Written by David Tebbutt, MacUser 08/90 item 01 - scanned
Have you tried to buy a car recently? If you have, you'll remember what an absolute nightmare it is. I recently got sucked in to helping a friend with his search for a vehicle which would both suit him and match his new status following promotion. His needs were fairly simple - something ecologically sound, comfortable, easy to drive and 'sexy'. The company needed something which would be appropriate to his new status as a director.
My friend rather fancied a Volvo 480, but wanted to be sure he wasn't missing something better. Choosing the right car involved several nights ploughing through car magazines reading reviews, complaints, summaries of features and studying advertisements. This brought him down to a shortlist of acceptable makes - Volvo, Saab, BMW, Mercedes, Rover and, at a push, Honda. He wasn't too happy about a Japanese name "no status", he told me.

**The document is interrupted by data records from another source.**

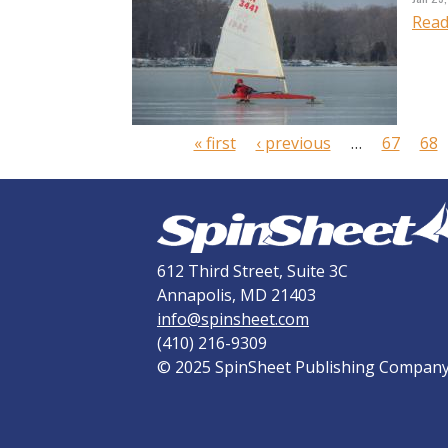
Read
P
a
g
e
« first
‹ previous
…
67
68
s
612 Third Street, Suite 3C
Annapolis, MD 21403
info@spinsheet.com
(410) 216-9309
© 2025 SpinSheet Publishing Compan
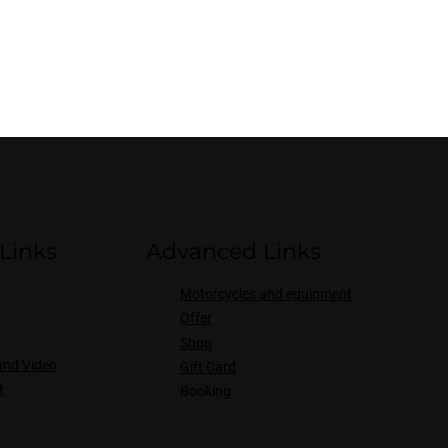
Links
Advanced Links
Motorcycles and equipment
Offer
Shop
and Video
Gift Card
t
Booking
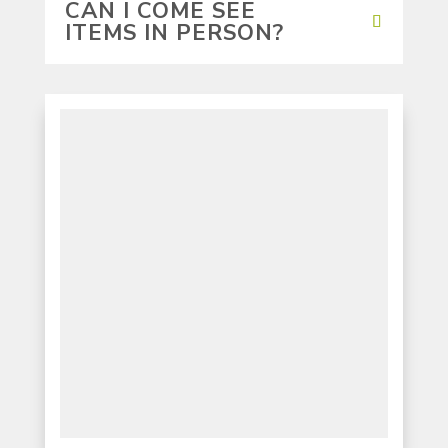
CAN I COME SEE
ITEMS IN PERSON?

Then he had to visit all the dealers in his area who handled these different cars. It took the best part of a day just running around collecting brochures. These had to be read and their contents analysed. Models had to be compared and prices of extras taken into account. This rather long-winded and very tiresome process produced a shortlist of cars roughly within the same price bracket. All that remained was to see what the vehicles actually looked like in real life. We were very aware of the difference a clever camera angle could make to the photographs in the brochures. There followed five hours of trundling round showrooms sitting in cars, and going for test drives. Finally, the decision was made - he ordered the very Volvo that he fancied in the first place.
From this experience I have concluded that choosing a car is principally a subjective, emotional process. The decision of which car to buy is probably made before all the brochure browsing, test driving and magazine reading. What car dealers need is a way of helping people rationalise their decision more quickly. If the Volvo dealer had had a CD-ROM player in his showroom with a disk containing details of its own and all the competitive cars, my friend would have been able to browse through this, find instant justifications for his choice and immediately place an order.
The manufacturer's and dealer's information on the CD-ROM would have to be objective and fair. They could stick in car specifications, prices, photographs and so on while magazines could contribute their reviews and comparison tables. The disks could be organised into categories such as, 'Sports Cars: 12,000 to 18,000,' and so on. Someone who fancies a particular car could sit down at the player, find the car of their choice, study the form and make the comparisons. A bit of intelligence in the player would be nice, so ' that comparative tables of features and prices could be built for the user 'on the fly'.
Such an installation might give the buyer other ideas of course but, if my earlier contention is correct, it will simply accelerate the justification process. The benefit to the buyer is obvious. Instead of a couple of days of rummaging through magazines, brochures and trundling round different dealerships, all the key information could be gleaned and compared in half an hour or so. The dealers would benefit because they don't have to spend the first ten minutes answering all sorts of basic questions. By the time the buyer is sitting in front of them they'll know what they want and why they prefer it to all the competition. Sales in these circumstances should be an absolute pushover.
Having come to this conclusion about buying cars, I then wondered whether the process of buying a car and a computer system could be handled in a similar way. A computer system hardware, software, add-on, support, maintenance etc. adds up to a far more complex decision than buying a car. The choice is likely to be a lot more objective. Nevertheless, the computer reseller and the prospective buyer would both benefit in similar ways if a passive sales person, like the CD-ROM player, could be the first point of call for a buyer. The machine could lead the customer into the correct range of products by asking whether their company forces them to make choices between particular brands, by asking whether the plan is for standalone or workgroup computing, by finding out what application areas are of interest, and so on.
Eventually the user can be presented, like the car buyer, with the roughly equivalent options. Pictures of the machines can be shown, and extracts from the applications can give an idea of what each is like in use. Just like the car system, both buyers and sales staff will love such a system. And newcomers to computers would have an added benefit - they could avoid making utter fools of themselves during their first visit to the dealer.